Antitrust authority in Brazil approves Perdigao-Sadia merger
Brazilian antitrust regulator Cade on Wednesday approved the merger of the country’s biggest food processors to create BRF Brasil Foods SA after imposing restrictions on the deal.
In a decision by the regulatory agency, BRF will have to get rid of or suspend about 12% of production capacity in order to create a rival that can effectively compete with the company.
But the market received the news well, with shares jumping. Analysts are saying that the company’s growth prospects won’t be significantly hurt by the restrictions.
“The solution was a good one and accomodated our needs as well as answering to the concerns of the antitrust agency,” BRF Chief Executive Jose Antonio do Prado Fay said. “The agreement shows the maturity of the process and that Brazil can handle such a large and complex merger such as ours, which is going to be common going forward.”
The current agreement came about after the regulator signaled in June it would block the merger, despite assured statements by the company that such a merger would create a “national champion” that could compete globally. The restrictions however, showed that the regulator was more interested in maintaining domestic competition than extending the reach of Brazilian companies.
The criticism that government regulators were promoting Brazilian conglomerates over domestic consumers cropped up again during merger talks between retailer Cia Brasileira de Distribuicao and France’s Carrefour, and was one of the apparent reasons that led government development bank BNDES to back out of the deal.
BRF, created in 2009 by the partial merger of Sadia SA and Perdigao SA, controls more than half of the market for most processed foods, and upwards of 80% in the case of some food items. As part of the deal, the company will sell several processing factories, slaughterhouses and poultry farms, as well as eight distribution centers and 12 minor food brands. The company will also have to suspend sales under the Perdigao brand for up to five years, in the case of frozen food items like pizzas and lasagnas, and three years for some processed pork products.
BRF’s assets will preferably be sold to a single buyer, Cade said, in order to create a strong competitor for BRF with an integrated and national network. The company is prohibited from selling the restricted Perdigao products under new brands, and can’t buy back the productive assets during the next 10 years.

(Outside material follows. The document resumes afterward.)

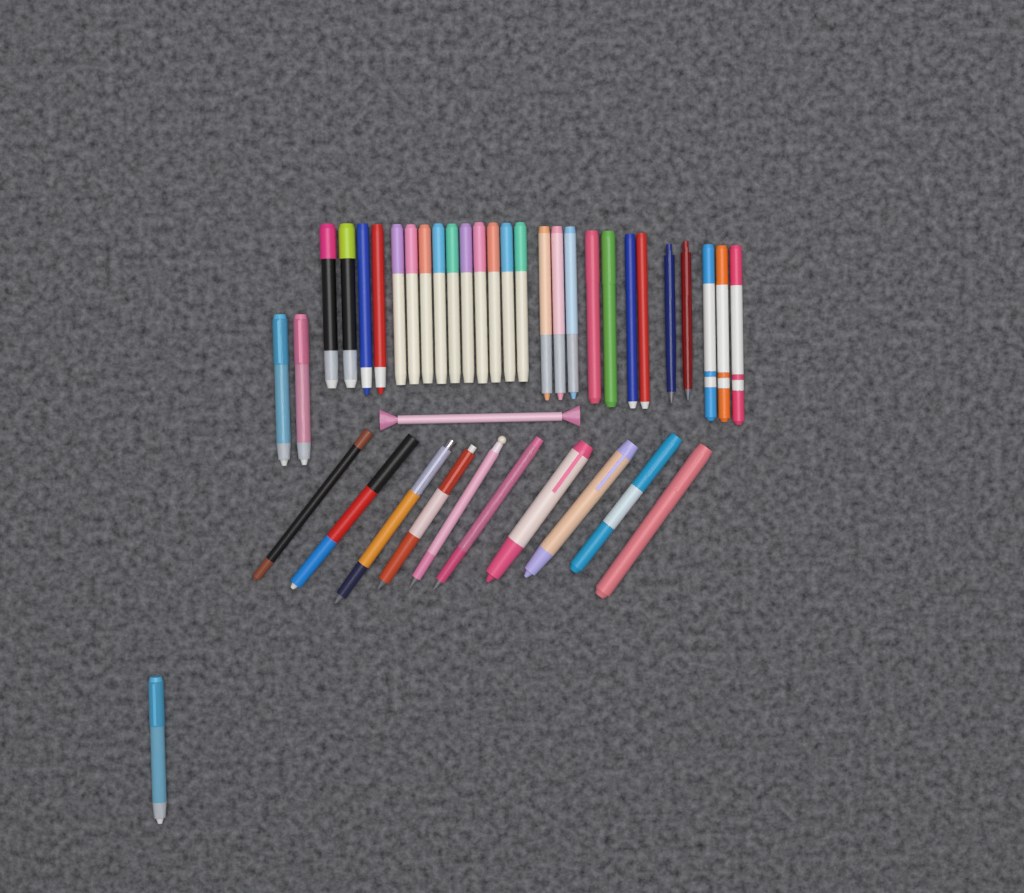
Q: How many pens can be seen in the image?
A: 40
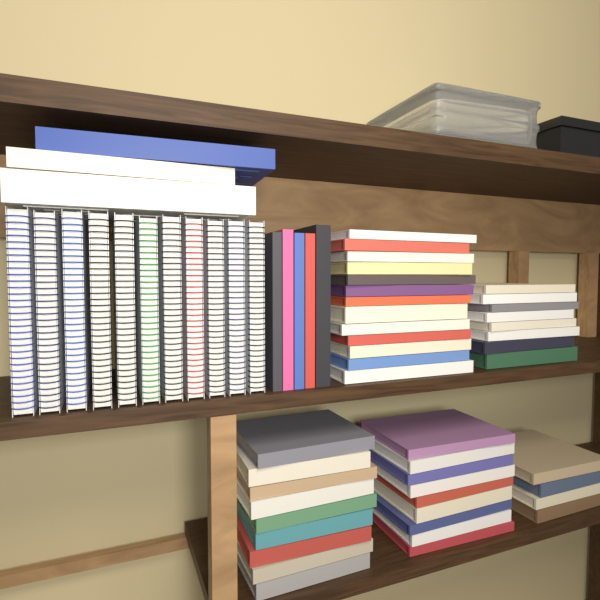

The suspension of the brands will begin as soon as the BRF finds a buyer for them, the company said. CEO Fay said that he has no preference for a buyer other than “whomever pays the most,” even if the prospective buyer is a strong rival. The sale won’t happen this year, but could be completed by the end of 2012, Fay said.
The sale of assets and the suspension of certain brands will affect about 12% of sales volume and about 13% of net revenue, BRF said. The three-to-five-year restrictions on Perdigao will affect about one-third of the brand’s sales.
The sold-off assets brought in about BRL1.7 billion in revenue, and the suspended brands about BRL1.2 billion, but Fay said he expects to be able to make up for that lost revenue by the end of next year. The merger approval also allows the company to fully capture synergies, since the businesses no longer have to remain separate, Fay said. He expects savings to reach BRL500 million already next year.
“The suspension of the Perdigao brands was the only credible option since there was no way that we could transfer the brand” to another company, Cade board member Ricardo Ruiz said. BRF is processing 730,000 tons of food products annually. “Whomever is interested in buying will have to pay a fair price as these are good assets,” he added.
In order to ensure adequate competition levels in terms of sales, BRF has to maintain, until the sale is complete, current levels of employment, marketing investment, and market share, according to Cade.